Domingo, 25 de novembro de 2007 | Online

Um general de olho nas ONGs

 

Tânia Monteiro

General Augusto Heleno Pereira, comandante militar da Amazônia. Foto: Ed Ferreira/AE

As maiores aliadas dos índios estão na mira do novo comandante militar da Amazônia, general Augusto Heleno Pereira. Há pouco tempo no posto, ele se declara surpreso com a quantidade de organizações não-governamentais (ONGs) que trabalham com os índios. “Fica difícil entender por que pouquíssimas ONGs dedicam-se a socorrer a população nordestina enquanto centenas delas trabalham junto às populações indígenas”, diz. O general Heleno – que chefiou as tropas de paz enviadas ao Haiti – afirma que não é função do Exército fiscalizar ONGs, mas promete informar “os escalões competentes” sobre aquelas que, na sua opinião, influírem “negativamente” no trabalho dos militares. Ele faz uma divisão: “Sei que algumas realizam um trabalho meritório, outras, nem tanto.”

 

O Exército considera que a Amazônia é alvo de cobiça internacional?
Essa é uma questão que extrapola o componente militar. A cobiça internacional não se manifesta por ações explícitas de força. Ela age de forma sub-reptícia, pouco transparente e dissimulada. Fica difícil entender por que pouquíssimas ONGs dedicam-se a socorrer a população nordestina enquanto centenas delas trabalham junto às populações indígenas. Algumas, ao que parece, investem milhões de dólares na região.

 

Há irregularidades na atuação de ONGs na região?
Assumi o Comando Militar da Amazônia há pouco tempo, mas é fácil perceber a proliferação de ONGs na região. Não nos compete fiscalizá-las. Sei que algumas realizam um trabalho meritório, outras, nem tanto. Comecei a percorrer a área para me aprofundar no assunto. Informarei os escalões competentes sobre aquelas que influem negativamente no cumprimento das missões das Forças Armadas. O fato é que as ONGs surgem e atuam onde o Estado está ausente ou é deficiente. Alguns assuntos atraem a atenção internacional, por serem objeto de discussão em fóruns mundiais. A partir do momento em que a Amazônia for beneficiada pelo Plano Estratégico de Defesa Nacional, crescerá significativamente a presença do Estado e haverá a neutralização natural de ONGs nocivas ao País.

 

A Venezuela, que tem grande fronteira com o Brasil na região, está se armando.

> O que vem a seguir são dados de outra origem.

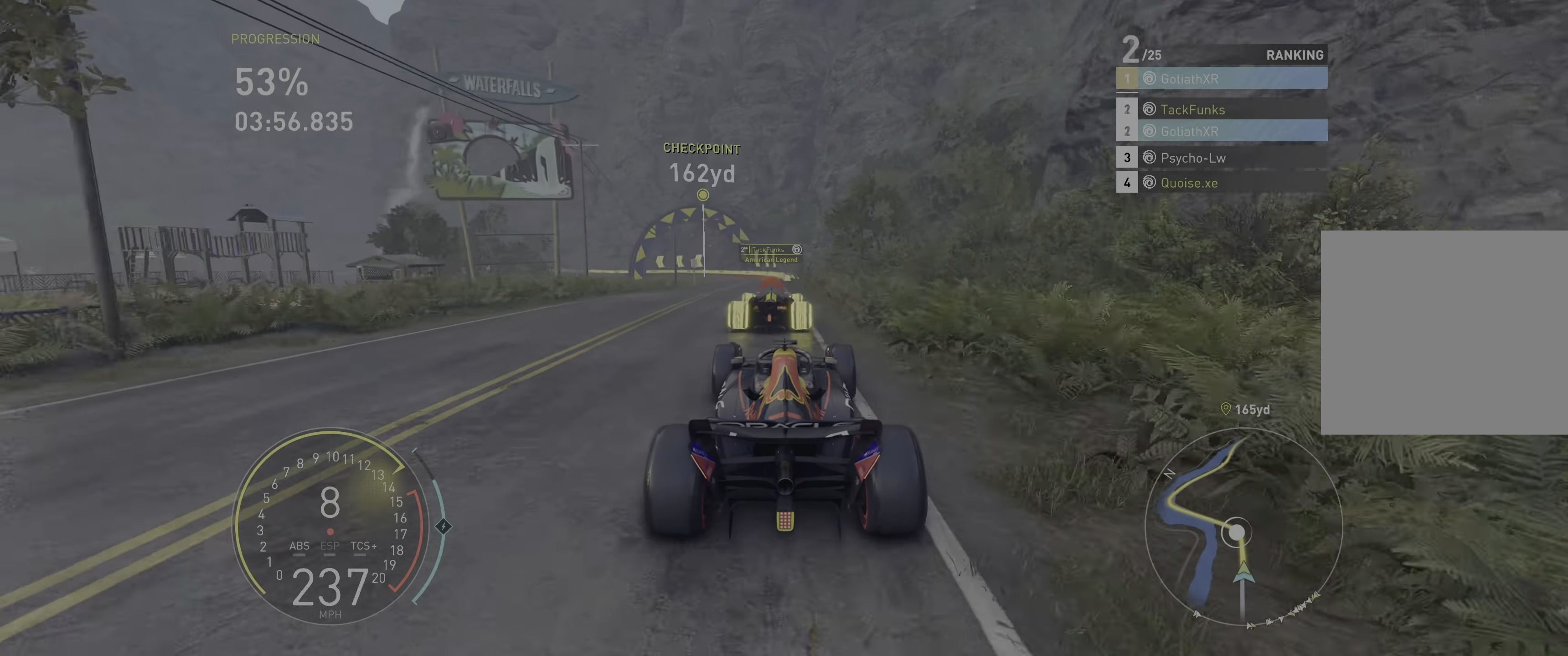
{"buttons": ["L2"], "left_stick": "left", "right_stick": "center", "events": [[67, "R2", "up"], [67, "left_stick", "center"], [100, "L2", "down"], [283, "left_stick", "left"]]}
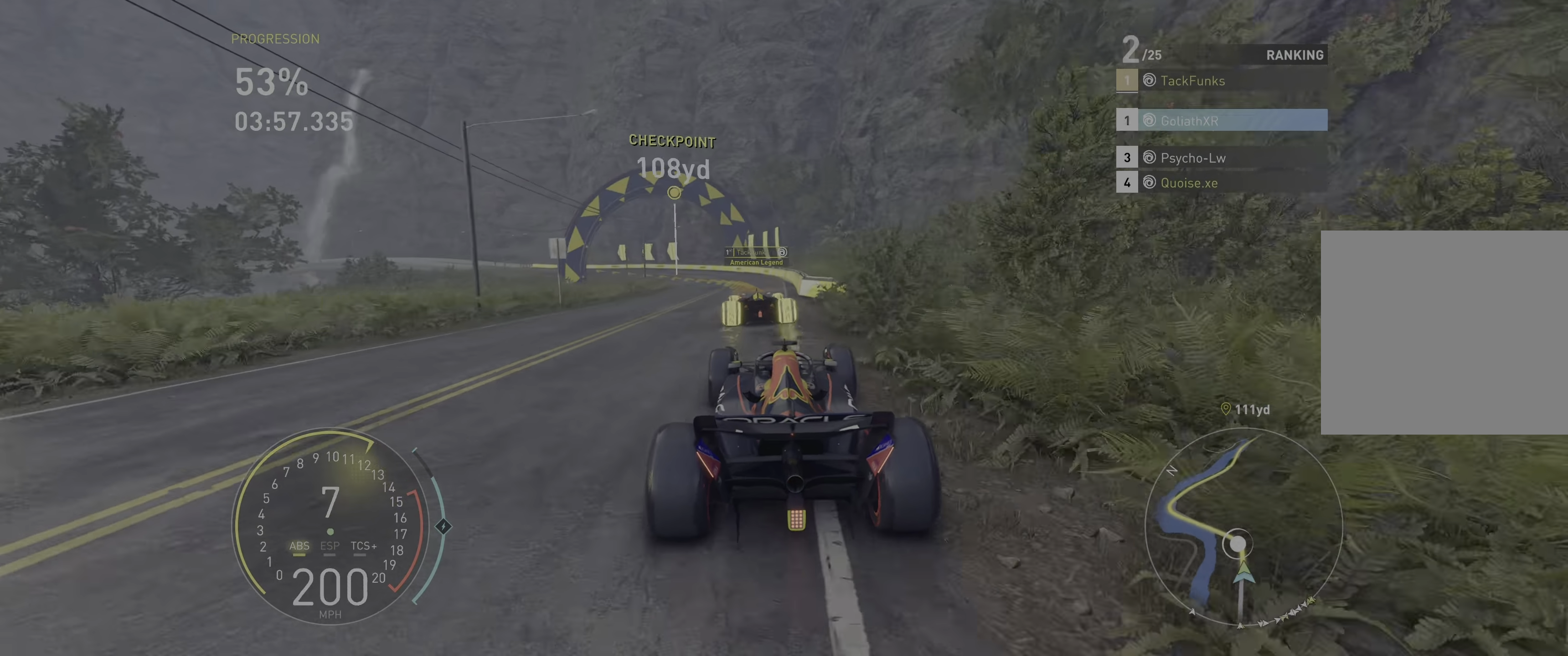
{"buttons": ["R2"], "left_stick": "up-left", "right_stick": "center", "events": [[83, "L2", "up"], [350, "left_stick", "up-left"], [433, "R2", "down"]]}
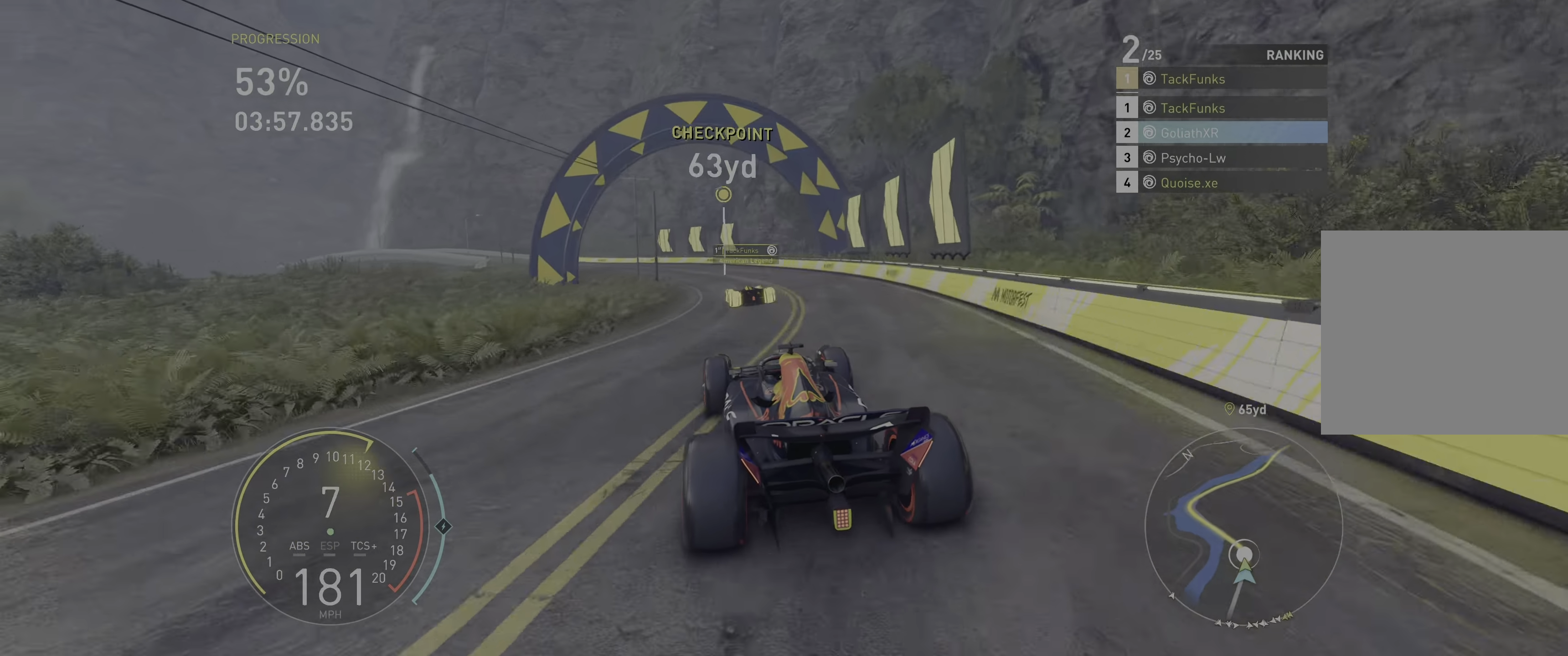
{"buttons": ["R2"], "left_stick": "left", "right_stick": "center", "events": [[83, "left_stick", "left"], [233, "R2", "up"], [383, "R2", "down"]]}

Como o Exército se prepara para enfrentar isso?
Armar-se é direito soberano de qualquer país. Preparar-se para defender a pátria e garantir a integridade territorial do Brasil é nossa missão constitucional. Nosso relacionamento com todos os países sul-americanos tem sido de amizade e cooperação, sobretudo no campo militar. Não há referência a qualquer ameaça à nossa soberania.

 

O senhor teme a internacionalização da Amazônia?
A Amazônia brasileira é nossa, de fato e de direito. Quem convive com o militar na Amazônia percebe que o espírito e a preparação do combatente de selva são a maior garantia que temos de que nossa Amazônia é intocável.

 

Há como salvar a Amazônia?
Jamais pensei em termos de salvar a Amazônia. Não identifico um estado de calamidade ou de grave perturbação da ordem. Vejo, sim, uma região fantástica, riquíssima, rarefeita em população e carente da presença do poder público. Desejo que as ações governamentais caminhem na direção do desenvolvimento sustentável, da ocupação e da presença racional e efetiva, e da correta exploração dos recursos naturais. Nós, militares, não queremos ser presença solitária em várias regiões da selva brasileira. Precisamos que os demais organismos estatais e privados se juntem a nós para integrar e desenvolver a Amazônia, sem prejuízos ao meio ambiente, mas sem abrir mão de usar o que é nosso.